William had learned about the escape network run by the Underground Railroad. He found a schooner captain who was willing to conceal and transport the family for $240.
That was a considerable sum for a man in bondage.
About The Book
“The Underground Railroad” was published in 1872. The book gives the testimonies of hundreds of slaves who escaped to freedom using the network of agents and safe houses.
The author, William Still, was a black abolitionist and businessman who was a key member of the Philadelphia stop in the freedom network.
The book is in the public domain. It can be found in the Library of Congress.
Any headings and italicized text in the excerpt below were added by the website editor. The rest is nearly verbatim from the book. There are some changes to the punctuation.
Excerpt – William And Susan Nelson
Before this passage, the book is detailing several groups of fugitives arriving in June 1855. This excerpt is about the third arrival i.e. Arrival No. 3.
Arrival No. 3, brought William Nelson, his wife, Susan, and son, William Thomas, together with Louisa Bell, and Elias Jasper.
These travelers availed themselves of the schooner of Captain B. who allowed them to embark at Norfolk, despite the search laws of Virginia.
It hardly need be said, however, that it was no trifling matter in those days, to evade the law.
Captains and captives, in order to succeed, found that it required more than ordinary intelligence and courage, shrewdness and determination, and at the same time, a very ardent appreciation of liberty, without which, there could be no success.
The simple announcement then, that a party of this number had arrived from Norfolk, or Richmond, or Petersburg, gave the Committee unusual satisfaction. It made them quite sure that there was pluck and brain somewhere.
These individuals, in a particularly marked degree, possessed the qualities that greatly encouraged the efforts of the Committee.
About The Nelson Family
William Nelson, was a man of a dark chestnut color, medium size, with more than an ordinary degree of what might be termed “mother wit.”
Apparently, William possessed well settled convictions, touching the questions of morals and religion, despite the overflowing tide of corruption and spurious religious teachings consequent on the existing pro-slavery usages all around him.

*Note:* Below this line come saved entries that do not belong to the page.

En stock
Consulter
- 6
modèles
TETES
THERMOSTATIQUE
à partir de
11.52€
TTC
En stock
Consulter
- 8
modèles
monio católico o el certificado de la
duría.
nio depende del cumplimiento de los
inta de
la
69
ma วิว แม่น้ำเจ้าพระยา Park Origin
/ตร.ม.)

He was a member of the Methodist Church, under the charge of the Rev. Mr. Jones.
For twenty years, William had served in the capacity of a “packer” under Messrs. Turner and White, who held a deed for William as their legal property.

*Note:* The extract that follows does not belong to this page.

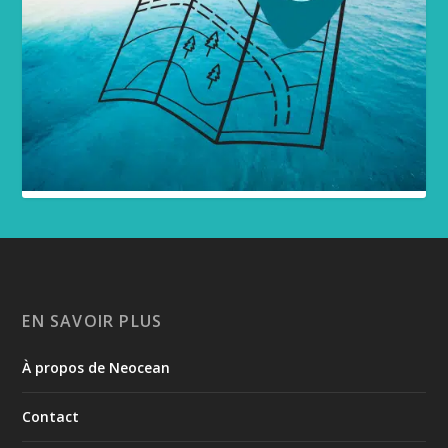
EN SAVOIR PLUS
À propos de Neocean
Contact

While he declared that he had been very “tightly worked” he nevertheless admitted that he had been dealt with in a mild manner in some respects.
For his board and clothing, William had been allowed $1.50 per week. Truly a small sum for a hard-working man with a family—yet this was far more than many slaves received from their masters.

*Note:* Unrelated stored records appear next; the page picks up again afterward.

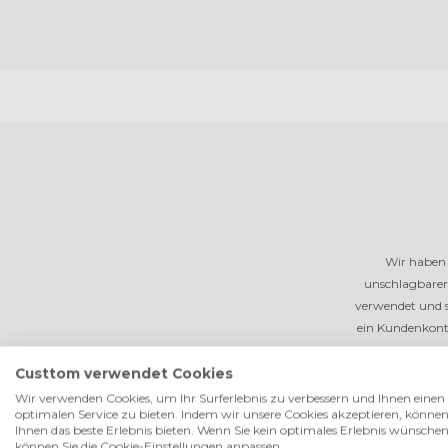
Wir haben 
unschlagbarer
verwendet und s
ein Kundenkonto
Custtom verwendet Cookies
Wir verwenden Cookies, um Ihr Surferlebnis zu verbessern und Ihnen einen
optimalen Service zu bieten. Indem wir unsere Cookies akzeptieren, können
Ihnen das beste Erlebnis bieten. Wenn Sie kein optimales Erlebnis wünschen
können Sie die Cookie-Einstellungen anpassen.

In view of receiving this small pittance, he had toiled hard—doing over-work in order to make “buckle and strap meet.”
Once he had been sold on the auction-block. A sister of his had also shared the same fate.
Deciding To Escape
While seriously contemplating his life as a slave, he was soon led to the conclusion that it was his duty to bend his entire energies towards freeing himself and his family if possible.
The idea of not being able to properly provide for his family rendered him quite unhappy. He therefore resolved to seek a passage North, via the Underground Rail Road.
To any captain who would aid him in the matter, he resolved to offer a large reward, and determined that the amount should only be limited by his inability to increase it.
Finally, after much anxious preparation, agreement was entered into with Captain B., on behalf of himself, wife, child, and Louisa Bell, which was mutually satisfactory to all concerned, and afforded great hope to William.
Safe Arrival In Philadelphia
In due time the agreement was carried into effect, and all arrived safely and were delivered into the hands of the Committee in Philadelphia.
The fare of the four cost $240, and William was only too grateful to think, that a Captain could be found who would risk his own liberty in thus aiding a slave to freedom.
The Committee gladly gave them aid and succor, and agreed with William that the Captain deserved all that he received for their deliverance.